Globally, deciduous forests in the Eastern US account for 15% of the terrestrial sink for atmospheric carbon dioxide (CO2). These forests are predicted to experience increases in drought frequency over the next century that may decrease their ability to store carbon (C) despite other factors that may promote storage (i.e., elevated CO2, longer growing seasons). At the Morgan Monroe State Forest AmeriFlux site in Indiana (MMSF), the net ecosystem production (NEP) of carbon has been measured using both eddy-covariance and inventory approaches since 1998. We used the 15-year record of net ecosystem production coupled with a record of tree growth at MMSF to quantify the impacts of increasing drought frequency on C uptake and allocation. At the individual tree level, we determined the phenology of wood production and its impact on aboveground C allocation using bi-weekly diameter increment measurements on over 200 trees in the footprint of the eddy-covariance tower.
Results/Conclusions
Shifts in the water balance of the forest, particularly declines in soil moisture and increases in vapor pressure deficit decreased annual C uptake by 36% since 2004. Across Eastern deciduous forests, we estimate that similar increases in drought frequency could decrease C storage by 12-36%. Concurrent with the declines in NEP, we observed a shift in phenology of C allocation with declining soil moisture leading to an increasingly earlier end to the wood production season and less C allocated to wood.
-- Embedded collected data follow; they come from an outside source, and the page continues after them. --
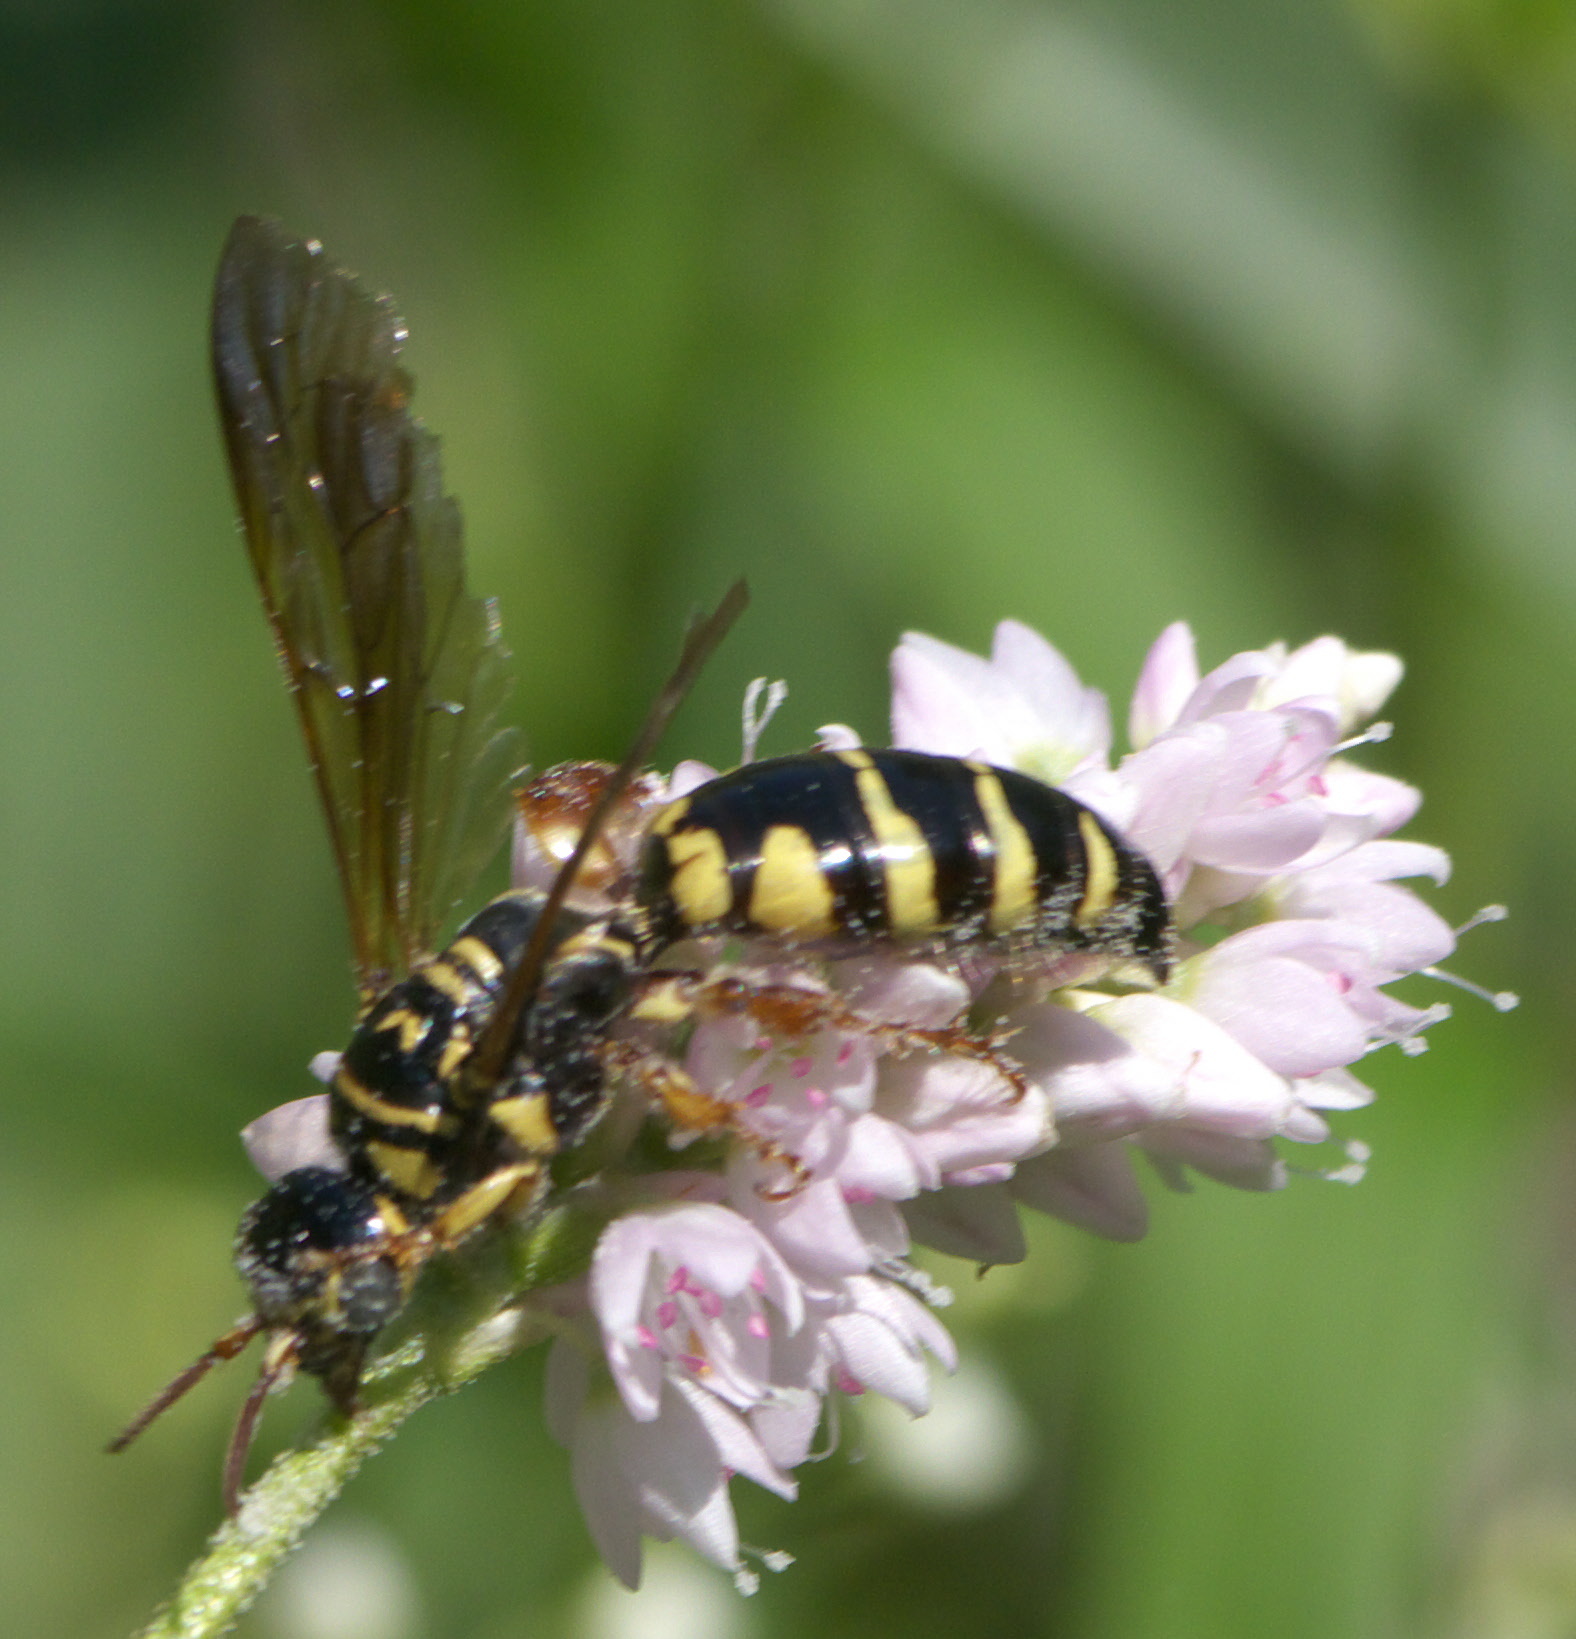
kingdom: Animalia
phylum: Arthropoda
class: Insecta
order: Hymenoptera
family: Tiphiidae
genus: Myzinum
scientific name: Myzinum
Given that we observed no concomitant changes in the phenology of leaves over the same period, we speculate that the increased frequency of droughts over the past decade has increased the amount of C allocated belowground. This shift in allocation is likely to be consequential for ecosystem C balance, as belowground C pools turnover at rates an order of magnitude faster than C stored aboveground. Collectively, our results suggest that enhanced drought frequency may alter the long-term storage of C in temperate forests. Thus, increased drought frequency may lead to less C storage in forests by reducing both the annual uptake of C and the allocation of C to slow-turnover pools such as wood.